The night is hot, and your breathing is labored, trying your best to find relief in sleep but only falling into the terrible loop of strange nightmares every time you lose consciousness. You stick to the sheets, certain that you’re hallucinating, dying, going mad, or a combination of all of that, and no matter what you do, your slumber is shoved violently back into your mind’s most warped storytelling.
Or, maybe you’re not actually asleep but instead trying to make heads of tails of “Desecration,” the mind-scraping debut record from Portuguese black/death metal phantoms Concilium, a work of art that feels like it was taken directly from your life’s worst dreams.
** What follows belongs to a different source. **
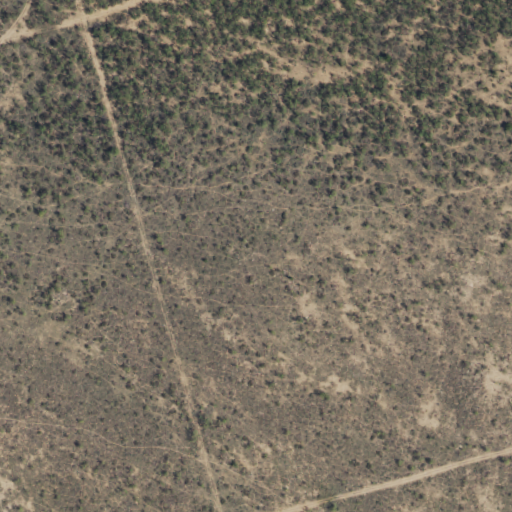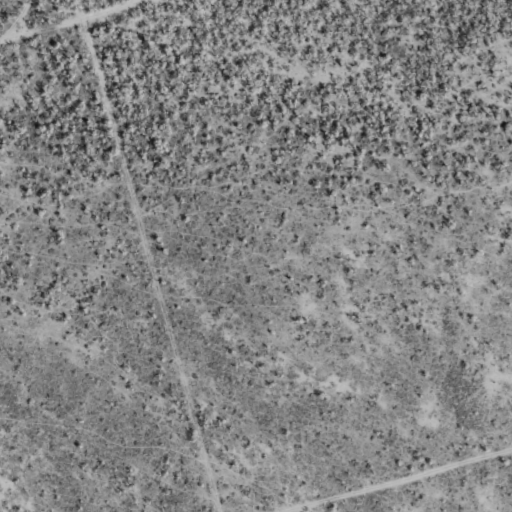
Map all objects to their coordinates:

The trio—N (guitars, vocals, compositions, art direction), Vulturius (drums), Occelensbrigg (bass)—create an atmosphere that makes it seem like you’re staring directly into a void of psychosis and a gasp of pure darkness around which your brain cannot fully wrap. It’s a stimulating, terrifying journey through buried darkness, ghostly whispers, and panicked feelings that put your fight-or-flight tendencies to the test.
“From the Chalice” awakens in murky hell before bones are turned to dust, and the misery spreads. The vocals hiss beneath in a soup of blood and muscle that mars any hint of cleanliness, the guitars churn, and the elements hit tornadic highs before finally laying its head to rest. “Shadow Gospels” ruptures right away, delivering washed-out horrors that make it feel like you’re having body disassociation. The growls hiss as a cloud of smoke obscures everything, and then the playing adds a different level of pressure, making you go into a mental breakdown as the track carves deep into your mind. “From Emptiness to Oblivion” drips in, leaving an eerie fog you practically can cut with a knife. The track is both hypnotic and brings terror, plodding and adding to an echoey nightmare, finally washing away into a strange bath of confusion and electricity.
“Sacred Land of Impure Blood” alerts its arrival with bells ringing and the playing pounding hard, even making the bruising slip into an atmospheric assault. The growled whispers sit in the guts like a ghost, the track picks up and steers into the mist, and the carnage makes an easy landing absolutely impossible. “Blood on the Altar” drills in and grinds as the drumming reverberates, and we head into the heart of blackness. Total battery takes control, waves of chaos amplify your uneasy stomach, and everything finally relents by bleeding away. “Blood Candles” ends things with anguished guitars and whispers haunting, letting doom waters lap slowly. The pace makes your nerves go numb, and then the playing turns into a murderous gust, with haunting darkness strengthening its grip. Feedback tangles and lingers, a thick synth fog emerges, and the whispers mix in with the spirit of the night, ending the record with a sense of chill and dread.
It’s hard to put a finger on what Concilium have in their minds when putting their strange black magic into play on “Desecration,” but the results are intellectually punishing and sometimes utterly horrifying. This feels like evil spirits lurking toward you with you having almost no chance at keeping them at bay, leaving you at their non-existent mercy. This is music capable of climbing into your mind and rewiring your psyche, and not always for the better. Strange, vile, and violent only begins to explain just what awaits you when you confront the ghoul that is Concilium.